* [BRIEF] Reproduce, from the lines below, exactly the stretch that begins at the line containing "M1831 695 1834 704 1691 741 1689 732Z" and ends at the line containing "M185 661 226", both included.

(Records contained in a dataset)
>>>>
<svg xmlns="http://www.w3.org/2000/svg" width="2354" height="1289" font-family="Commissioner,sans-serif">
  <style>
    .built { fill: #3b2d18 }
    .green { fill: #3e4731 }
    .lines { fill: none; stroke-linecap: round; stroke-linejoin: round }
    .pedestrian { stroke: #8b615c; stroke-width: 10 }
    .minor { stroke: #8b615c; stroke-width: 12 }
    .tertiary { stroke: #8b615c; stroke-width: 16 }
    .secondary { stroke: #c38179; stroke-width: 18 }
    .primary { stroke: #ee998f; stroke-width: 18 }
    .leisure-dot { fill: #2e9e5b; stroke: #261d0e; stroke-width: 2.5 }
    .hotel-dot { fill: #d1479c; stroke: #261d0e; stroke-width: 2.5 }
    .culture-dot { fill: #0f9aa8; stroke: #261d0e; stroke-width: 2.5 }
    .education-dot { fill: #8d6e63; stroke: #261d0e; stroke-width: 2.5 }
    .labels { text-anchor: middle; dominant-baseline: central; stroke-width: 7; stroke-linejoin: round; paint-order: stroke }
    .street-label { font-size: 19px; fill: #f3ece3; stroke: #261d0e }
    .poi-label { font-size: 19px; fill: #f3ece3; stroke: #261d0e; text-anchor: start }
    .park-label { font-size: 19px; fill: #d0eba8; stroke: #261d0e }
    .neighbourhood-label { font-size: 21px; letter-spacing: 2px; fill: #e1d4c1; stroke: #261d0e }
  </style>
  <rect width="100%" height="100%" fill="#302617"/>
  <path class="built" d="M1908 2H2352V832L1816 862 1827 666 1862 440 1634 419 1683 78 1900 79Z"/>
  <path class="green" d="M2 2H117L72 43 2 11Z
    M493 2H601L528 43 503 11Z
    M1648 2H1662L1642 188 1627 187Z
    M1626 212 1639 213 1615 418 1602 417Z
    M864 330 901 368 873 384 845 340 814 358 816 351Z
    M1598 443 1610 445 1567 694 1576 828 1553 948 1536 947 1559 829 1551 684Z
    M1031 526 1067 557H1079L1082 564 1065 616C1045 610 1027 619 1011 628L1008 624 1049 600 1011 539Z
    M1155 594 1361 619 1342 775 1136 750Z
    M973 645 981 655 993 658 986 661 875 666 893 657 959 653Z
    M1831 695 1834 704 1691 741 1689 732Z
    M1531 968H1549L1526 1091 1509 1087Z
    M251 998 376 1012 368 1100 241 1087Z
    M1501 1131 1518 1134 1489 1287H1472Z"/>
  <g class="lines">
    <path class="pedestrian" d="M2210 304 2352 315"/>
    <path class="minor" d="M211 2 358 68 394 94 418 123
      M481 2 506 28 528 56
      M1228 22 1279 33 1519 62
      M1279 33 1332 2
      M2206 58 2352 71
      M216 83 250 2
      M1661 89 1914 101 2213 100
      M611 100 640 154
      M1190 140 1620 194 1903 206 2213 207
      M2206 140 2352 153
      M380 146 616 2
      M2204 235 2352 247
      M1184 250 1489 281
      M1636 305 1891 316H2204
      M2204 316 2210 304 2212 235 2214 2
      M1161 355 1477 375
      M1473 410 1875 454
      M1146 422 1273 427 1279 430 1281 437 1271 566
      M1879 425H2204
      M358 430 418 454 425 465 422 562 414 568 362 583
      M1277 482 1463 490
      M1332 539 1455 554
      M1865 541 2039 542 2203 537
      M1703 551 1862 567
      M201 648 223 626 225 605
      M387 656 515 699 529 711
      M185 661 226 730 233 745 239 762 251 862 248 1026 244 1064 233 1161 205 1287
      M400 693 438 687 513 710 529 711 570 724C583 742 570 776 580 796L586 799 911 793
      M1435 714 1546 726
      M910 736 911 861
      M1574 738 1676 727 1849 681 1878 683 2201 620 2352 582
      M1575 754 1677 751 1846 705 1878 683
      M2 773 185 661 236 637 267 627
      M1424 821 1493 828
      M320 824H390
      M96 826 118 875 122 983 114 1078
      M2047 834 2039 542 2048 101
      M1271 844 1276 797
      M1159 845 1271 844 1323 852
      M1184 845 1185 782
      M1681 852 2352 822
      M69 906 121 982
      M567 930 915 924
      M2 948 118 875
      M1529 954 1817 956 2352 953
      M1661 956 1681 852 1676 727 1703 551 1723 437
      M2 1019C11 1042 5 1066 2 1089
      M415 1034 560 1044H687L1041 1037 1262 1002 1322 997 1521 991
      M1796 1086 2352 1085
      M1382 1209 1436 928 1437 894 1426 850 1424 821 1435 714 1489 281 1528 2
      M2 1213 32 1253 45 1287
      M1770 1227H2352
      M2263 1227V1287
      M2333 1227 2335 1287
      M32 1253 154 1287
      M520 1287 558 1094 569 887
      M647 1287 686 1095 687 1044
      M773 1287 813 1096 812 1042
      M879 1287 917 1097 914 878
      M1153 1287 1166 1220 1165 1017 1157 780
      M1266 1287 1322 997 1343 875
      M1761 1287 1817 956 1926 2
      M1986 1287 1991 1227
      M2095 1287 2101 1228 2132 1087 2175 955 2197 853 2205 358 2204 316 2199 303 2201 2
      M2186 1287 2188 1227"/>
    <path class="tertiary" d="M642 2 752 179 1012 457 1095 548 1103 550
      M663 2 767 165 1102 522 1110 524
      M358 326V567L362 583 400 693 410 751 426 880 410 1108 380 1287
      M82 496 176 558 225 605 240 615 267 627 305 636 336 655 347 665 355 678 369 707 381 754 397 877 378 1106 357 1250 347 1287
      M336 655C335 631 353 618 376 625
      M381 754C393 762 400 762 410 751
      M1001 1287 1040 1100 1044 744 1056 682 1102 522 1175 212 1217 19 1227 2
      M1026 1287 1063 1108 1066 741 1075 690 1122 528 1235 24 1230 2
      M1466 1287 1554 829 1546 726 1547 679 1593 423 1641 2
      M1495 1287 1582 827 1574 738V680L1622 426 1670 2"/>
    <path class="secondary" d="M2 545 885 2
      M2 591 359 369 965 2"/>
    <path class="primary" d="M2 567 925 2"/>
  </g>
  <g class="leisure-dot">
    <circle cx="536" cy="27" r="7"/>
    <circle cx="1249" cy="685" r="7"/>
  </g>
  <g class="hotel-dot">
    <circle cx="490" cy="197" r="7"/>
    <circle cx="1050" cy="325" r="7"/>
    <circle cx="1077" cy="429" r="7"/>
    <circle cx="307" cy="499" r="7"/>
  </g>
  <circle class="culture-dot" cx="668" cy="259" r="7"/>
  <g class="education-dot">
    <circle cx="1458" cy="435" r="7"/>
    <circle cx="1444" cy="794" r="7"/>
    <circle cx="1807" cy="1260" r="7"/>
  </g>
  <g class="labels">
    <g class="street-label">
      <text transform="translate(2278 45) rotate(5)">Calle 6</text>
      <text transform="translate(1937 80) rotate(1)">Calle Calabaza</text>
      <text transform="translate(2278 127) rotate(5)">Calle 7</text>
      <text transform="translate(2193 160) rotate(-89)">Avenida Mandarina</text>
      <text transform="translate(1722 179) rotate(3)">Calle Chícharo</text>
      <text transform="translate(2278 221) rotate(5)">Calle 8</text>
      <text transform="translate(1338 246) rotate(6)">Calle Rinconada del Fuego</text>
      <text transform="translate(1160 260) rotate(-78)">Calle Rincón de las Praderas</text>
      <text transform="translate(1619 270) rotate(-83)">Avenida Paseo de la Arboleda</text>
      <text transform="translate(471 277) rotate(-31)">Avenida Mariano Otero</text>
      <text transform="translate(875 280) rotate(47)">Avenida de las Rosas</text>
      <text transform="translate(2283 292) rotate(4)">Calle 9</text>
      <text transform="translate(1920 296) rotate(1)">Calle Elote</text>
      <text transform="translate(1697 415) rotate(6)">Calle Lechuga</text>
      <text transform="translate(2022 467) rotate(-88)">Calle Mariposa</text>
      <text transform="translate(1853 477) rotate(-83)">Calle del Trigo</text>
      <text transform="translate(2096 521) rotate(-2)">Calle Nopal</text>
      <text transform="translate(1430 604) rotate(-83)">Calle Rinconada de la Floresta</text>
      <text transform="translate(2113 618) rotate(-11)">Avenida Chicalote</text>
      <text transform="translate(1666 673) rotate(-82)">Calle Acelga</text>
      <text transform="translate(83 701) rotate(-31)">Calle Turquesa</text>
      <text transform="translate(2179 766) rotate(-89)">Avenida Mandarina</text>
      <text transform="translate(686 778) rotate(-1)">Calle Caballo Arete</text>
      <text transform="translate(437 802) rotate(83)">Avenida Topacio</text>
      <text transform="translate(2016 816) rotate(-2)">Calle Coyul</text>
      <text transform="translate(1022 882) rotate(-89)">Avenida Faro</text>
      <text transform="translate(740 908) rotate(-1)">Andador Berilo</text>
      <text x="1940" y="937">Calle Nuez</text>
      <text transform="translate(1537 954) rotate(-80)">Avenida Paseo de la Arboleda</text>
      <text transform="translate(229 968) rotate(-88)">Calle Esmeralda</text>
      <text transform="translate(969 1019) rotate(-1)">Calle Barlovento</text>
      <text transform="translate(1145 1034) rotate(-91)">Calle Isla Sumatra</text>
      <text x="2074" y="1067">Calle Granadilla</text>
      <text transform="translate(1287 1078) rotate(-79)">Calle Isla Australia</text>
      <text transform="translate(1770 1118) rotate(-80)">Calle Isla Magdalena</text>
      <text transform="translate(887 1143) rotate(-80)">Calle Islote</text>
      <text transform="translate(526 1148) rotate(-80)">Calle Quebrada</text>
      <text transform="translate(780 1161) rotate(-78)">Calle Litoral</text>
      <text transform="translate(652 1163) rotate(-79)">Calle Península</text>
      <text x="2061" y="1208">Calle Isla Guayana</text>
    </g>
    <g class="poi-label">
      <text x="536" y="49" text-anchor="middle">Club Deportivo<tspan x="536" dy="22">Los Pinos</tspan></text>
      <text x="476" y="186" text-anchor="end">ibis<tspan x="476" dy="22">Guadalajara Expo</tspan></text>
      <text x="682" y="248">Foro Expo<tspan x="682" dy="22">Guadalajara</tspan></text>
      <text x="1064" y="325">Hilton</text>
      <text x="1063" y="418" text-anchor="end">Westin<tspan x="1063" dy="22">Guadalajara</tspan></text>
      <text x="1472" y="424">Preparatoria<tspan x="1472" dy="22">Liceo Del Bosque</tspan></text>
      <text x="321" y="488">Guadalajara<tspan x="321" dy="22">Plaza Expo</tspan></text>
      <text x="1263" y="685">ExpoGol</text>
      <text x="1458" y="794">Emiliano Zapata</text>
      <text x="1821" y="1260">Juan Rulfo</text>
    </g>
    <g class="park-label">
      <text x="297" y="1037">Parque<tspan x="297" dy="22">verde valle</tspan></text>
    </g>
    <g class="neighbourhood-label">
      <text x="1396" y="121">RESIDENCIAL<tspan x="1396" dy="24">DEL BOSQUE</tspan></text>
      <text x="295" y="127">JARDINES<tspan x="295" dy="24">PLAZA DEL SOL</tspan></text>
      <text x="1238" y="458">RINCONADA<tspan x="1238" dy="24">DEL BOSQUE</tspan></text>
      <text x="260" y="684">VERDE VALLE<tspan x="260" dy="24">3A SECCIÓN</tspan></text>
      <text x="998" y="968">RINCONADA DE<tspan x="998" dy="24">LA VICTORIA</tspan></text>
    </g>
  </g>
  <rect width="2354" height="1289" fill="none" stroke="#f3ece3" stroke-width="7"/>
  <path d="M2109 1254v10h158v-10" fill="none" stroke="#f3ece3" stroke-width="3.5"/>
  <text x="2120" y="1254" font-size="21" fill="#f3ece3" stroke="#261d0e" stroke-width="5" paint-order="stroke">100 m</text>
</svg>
<<<<
* [THE COMPLETED TASK]
    M1831 695 1834 704 1691 741 1689 732Z
    M1531 968H1549L1526 1091 1509 1087Z
    M251 998 376 1012 368 1100 241 1087Z
    M1501 1131 1518 1134 1489 1287H1472Z"/>
  <g class="lines">
    <path class="pedestrian" d="M2210 304 2352 315"/>
    <path class="minor" d="M211 2 358 68 394 94 418 123
      M481 2 506 28 528 56
      M1228 22 1279 33 1519 62
      M1279 33 1332 2
      M2206 58 2352 71
      M216 83 250 2
      M1661 89 1914 101 2213 100
      M611 100 640 154
      M1190 140 1620 194 1903 206 2213 207
      M2206 140 2352 153
      M380 146 616 2
      M2204 235 2352 247
      M1184 250 1489 281
      M1636 305 1891 316H2204
      M2204 316 2210 304 2212 235 2214 2
      M1161 355 1477 375
      M1473 410 1875 454
      M1146 422 1273 427 1279 430 1281 437 1271 566
      M1879 425H2204
      M358 430 418 454 425 465 422 562 414 568 362 583
      M1277 482 1463 490
      M1332 539 1455 554
      M1865 541 2039 542 2203 537
      M1703 551 1862 567
      M201 648 223 626 225 605
      M387 656 515 699 529 711
      M185 661 226 730 233 745 239 762 251 862 248 1026 244 1064 233 1161 205 1287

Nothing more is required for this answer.